:: Opdracht ::
Beantwoord aan de hand van de tekst hieronder over het paard in de Mexicaanse Revolutie de volgende vragen:
1. In welk jaar maakte Diego Rivera zijn litho van Emiliano Zapata?
2. Tussen welke jaren vond de Mexicaanse Revolutie plaats?
3. In welke soorten gebieden speelde de revolutie zich af?

Revolutie in galop – De onmisbare rol van het paard in de Mexicaanse Revolutie
De Mexicaanse kunstenaar Diego Rivera maakte in 1932 een litho van de legendarische Mexicaanse boerenleider Emiliano Zapata (1879-1919). Niet zonder reden beeldde hij deze af staand naast zijn witte paard. Zapata was niet alleen een groot paardenliefhebber, maar Rivera symboliseerde hiermee de rol van het paard in de zapatistische revolutie. Hij realiseerde zich dat Zapata en zijn boerenlegers onmogelijk zonder paarden hun revolutionaire strijd hadden kunnen voeren. Dat gold eveneens voor Zapata’s evenknie tijdens de Mexicaanse Revolutie, Pancho Villa (1877?-1923). De tactische strijdmethodes die door beide legerleiders werden toegepast waren alleen mogelijk dankzij een grootschalige inzet van paarden.
Strijdtoneel
Wie wel eens een speelfilm over de Mexicaanse Revolutie (1910-1920) heeft gezien, kent de beelden: in opstuivend zand stormen legers te paard een stad binnen en mannen met sombrero’s, behangen met kogelgordels, schieten schijnbaar doelloos alle kanten op. In de meeste gevallen geven deze films een nogal geromantiseerd beeld van de revolutie en van de leiders Zapata en Villa.[1] Authentieke filmbeelden van Zapata en Villla uit de revolutie hebben echter wel degelijk de basis gelegd voor de uit Hollywood afkomstige clichébeelden.
Over de Mexicaanse Revolutie zijn honderden boeken geschreven.[2] Daarin wordt uitgebreid aandacht besteed aan de door Zapata en Villa toegepaste guerrillatechnieken.
In tegenstelling tot de Franse Revolutie van 1789 en de revoluties in de negentiende eeuw (1848 en de Commune van Parijs in 1871) die plaatsvonden in een stedelijk decor, was de Mexicaanse Revolutie de eerste grootschalige revolutie waarbij steden niet het strijdtoneel vormden. De revolutie speelde zich af in een diversiteit van landbouw- en veeteeltgebieden, woestijn, plattelandsdorpen en bergen.
Zonder gebruik te maken van het paard als vervoermiddel en strijdmiddel, zou deze revolutie in de ontstane vorm nooit hebben plaatsgevonden. De vanzelfsprekende, onmisbare rol van het paard in het dagelijks leven van de meeste Mexicanen – als vervoermiddel en op boerenbedrijven – ontwikkelde zich bijna vanzelfsprekend naar die van essentieel hulpmiddel in de strijd om een beter bestaan.

:: Aangeleverd materiaal ::
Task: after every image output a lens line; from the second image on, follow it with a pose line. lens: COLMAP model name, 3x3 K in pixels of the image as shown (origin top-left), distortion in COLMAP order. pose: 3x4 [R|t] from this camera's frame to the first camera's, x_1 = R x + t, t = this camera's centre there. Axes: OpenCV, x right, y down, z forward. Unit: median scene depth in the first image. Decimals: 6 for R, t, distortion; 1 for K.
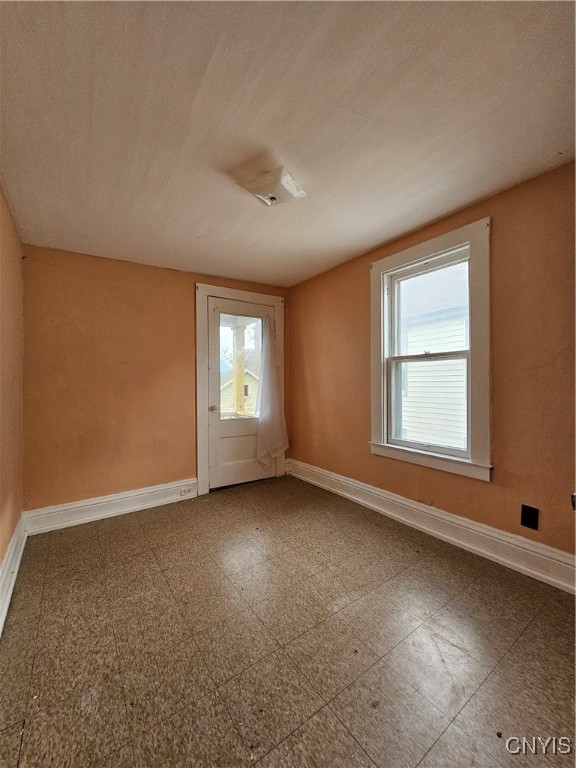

:: Uitgewerkte oplossing ::
1. In 1932.
2. Van 1910 tot 1920.
3. In landbouw- en veeteeltgebieden, woestijn, plattelandsdorpen en bergen.